By Daniel P. Mosteller, Crimson Staff Writer

The University recently rebuffed the efforts of the tobacco industry to subpoena a half-century of Harvard research records.

According to University Attorney Diane E. Lopez, Harvard received a legal notice this fall from the industry’s lawyers asking for all the records from any federally funded scientific research involving smoking within the last 50 years. The subpoena also asked for documents on 54 specific research projects conducted by the University since 1961.

A spokesperson for the companies refused to disclose exactly how they planned to use the Harvard research.

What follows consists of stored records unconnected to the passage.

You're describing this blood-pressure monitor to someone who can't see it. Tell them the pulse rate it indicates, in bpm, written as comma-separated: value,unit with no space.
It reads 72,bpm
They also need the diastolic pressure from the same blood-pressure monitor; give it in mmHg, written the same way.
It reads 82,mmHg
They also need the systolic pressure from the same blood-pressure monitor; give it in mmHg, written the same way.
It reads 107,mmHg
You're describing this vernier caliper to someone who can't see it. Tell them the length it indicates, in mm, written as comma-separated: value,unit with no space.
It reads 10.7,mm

However, the subpoena is part of the tobacco industry’s defense efforts against the ongoing lawsuit filed by the U.S. Department of Justice in the fall of 1999. The suit seeks billions of dollars in damages from the companies to reimburse the government for its expenditures on smoking-related health care costs.

In a letter last month responding to the subpoena, Harvard’s attorneys argued that releasing the information would violate the First Amendment rights of researchers—particularly the rights of confidentiality of researchers and research subjects.

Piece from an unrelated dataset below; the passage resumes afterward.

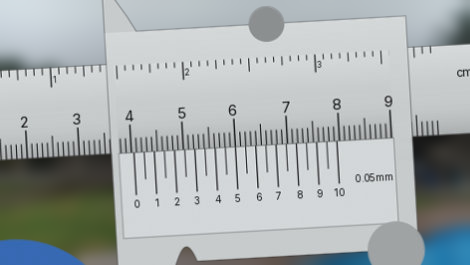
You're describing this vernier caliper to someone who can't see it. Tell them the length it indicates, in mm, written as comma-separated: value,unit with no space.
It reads 40.5,mm
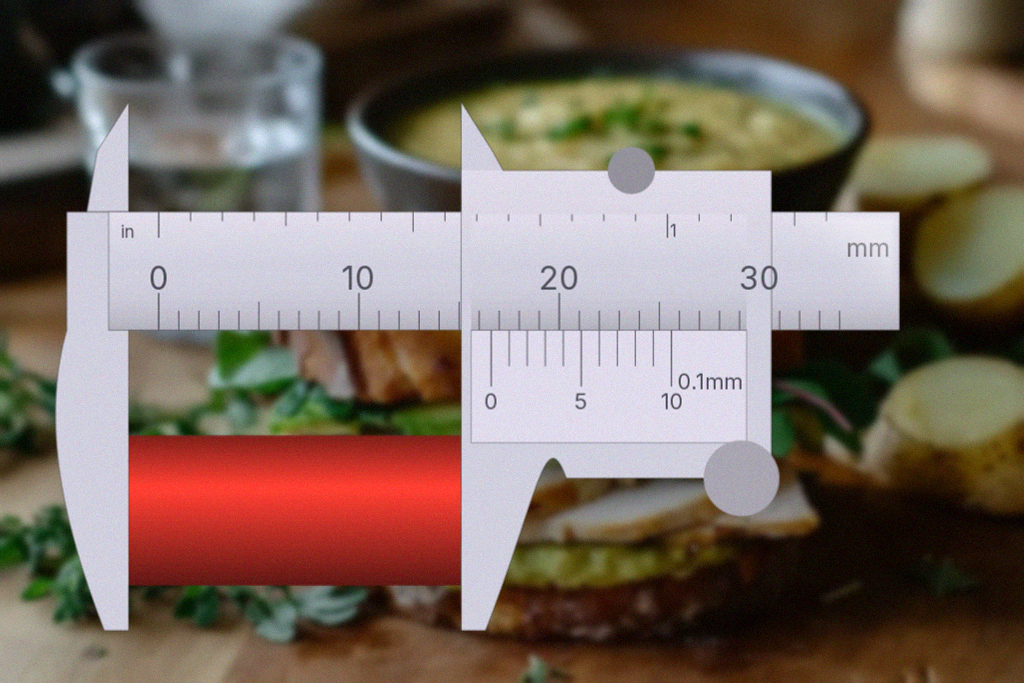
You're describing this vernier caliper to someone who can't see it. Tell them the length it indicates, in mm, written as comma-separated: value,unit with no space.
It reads 16.6,mm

Lopez noted that the U.S. Court of Appeals for the First Circuit accepted such an argument in a 1998 case rejecting a subpoena of research records by Microsoft. In that case, the software giant had sought records from David B. Yoffie, Starr professor of international business administration at Harvard Business School, and MIT Professor Michael A. Cusumano, to defend itself in the federal government’s anti-trust lawsuit.

The University’s letter also argued that collecting the requested documents would be very demanding.

“This is an incredibly burdensome request,” Lopez said. “It would be almost impossible to complete it.”

Lopez said that federal court rules allow parties not actually included in the lawsuit to reject “unduly burdensome” subpoenas.

A representative of the tobacco industry claimed that the subpoena should not be overly difficult to fulfill.

“The subpoena is very narrowly tailored,” said John Sorrells, a spokesperson for Phillip Morris, one of the tobacco companies sued by the government.

With the University’s refusal to provide the documents, the tobacco companies could now ask a judge to rule on Harvard’s objections and potentially force the University to comply.

“We intend to follow up on the subpoena,” Sorrells said. “When you get sued, you have to do what’s necessary to defend yourself.”

Harvard was one of eight universities served with subpoenas from the tobacco industry, Sorrells said.

The New York Times reported Sunday that all the universities have refused to turn over their research records except for North Carolina State University.

Sorrells said that the subpoenas against the universities are only small part of the “tremendous” amount of pre-trial evidence collection—a process that has produced “millions” of pages of documents.